Please return every line of the records that contains the word "estimate".
===== GIVEN DATA =====
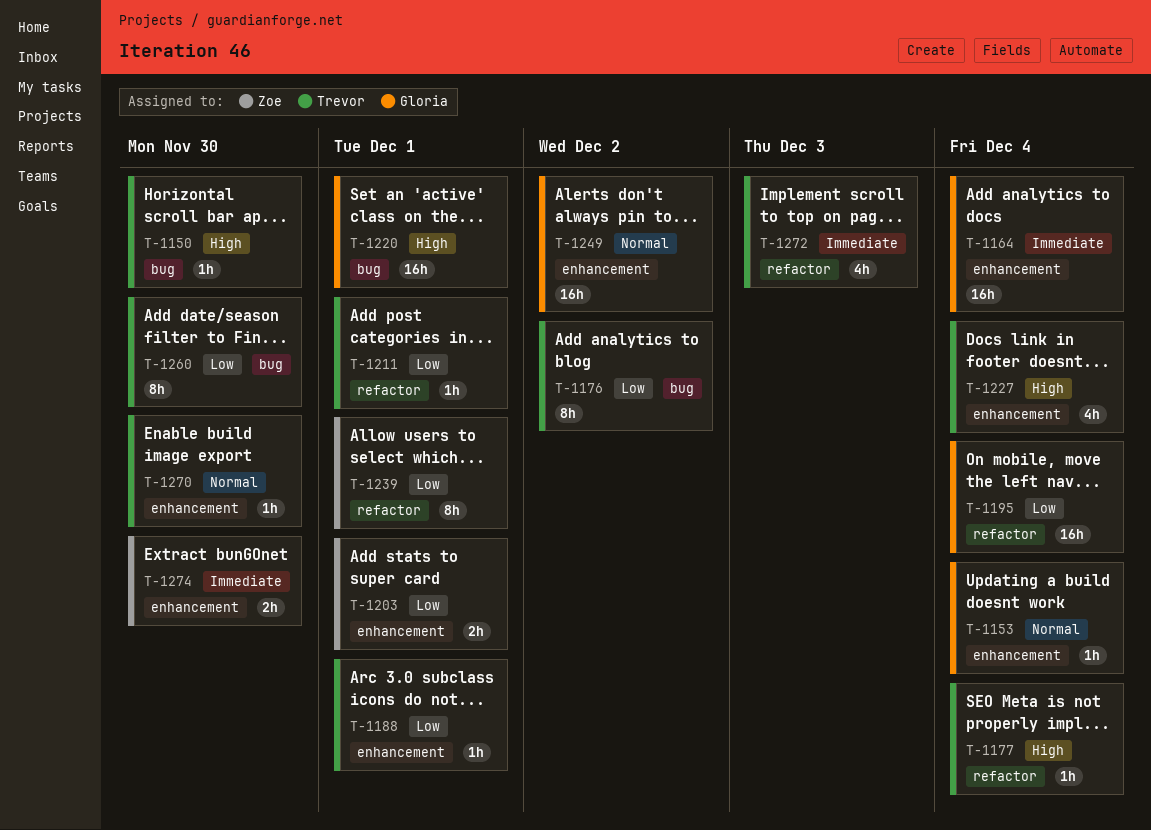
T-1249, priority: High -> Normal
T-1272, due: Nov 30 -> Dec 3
=====
===== GIVEN DATA =====
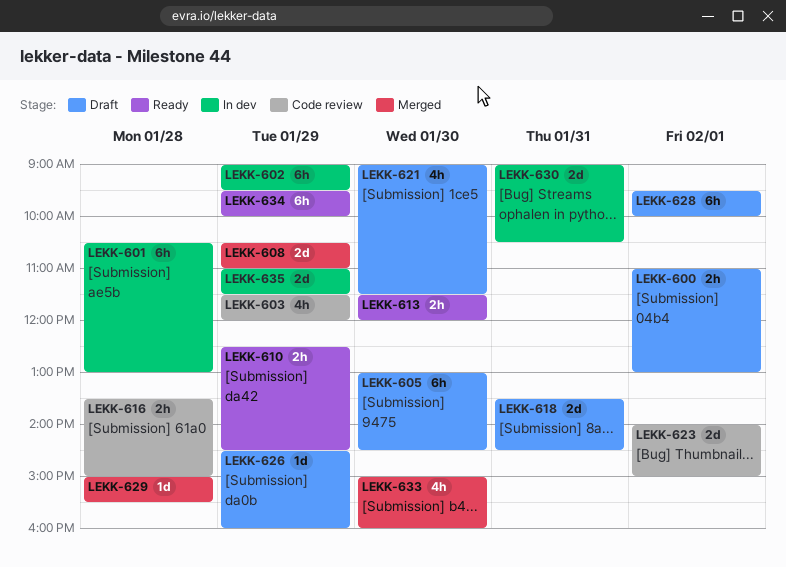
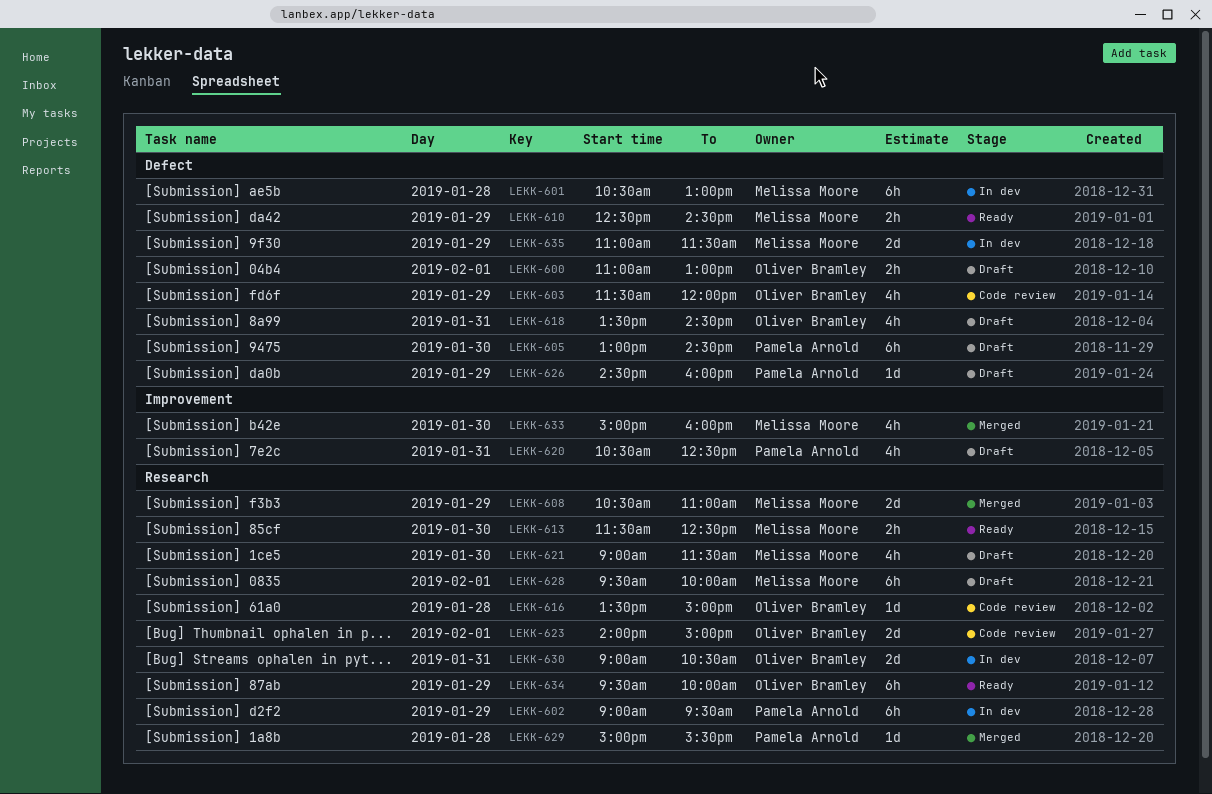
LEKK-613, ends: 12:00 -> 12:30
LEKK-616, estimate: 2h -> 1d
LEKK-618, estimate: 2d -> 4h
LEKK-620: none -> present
=====
ANSWER SPACE:
LEKK-616, estimate: 2h -> 1d
LEKK-618, estimate: 2d -> 4h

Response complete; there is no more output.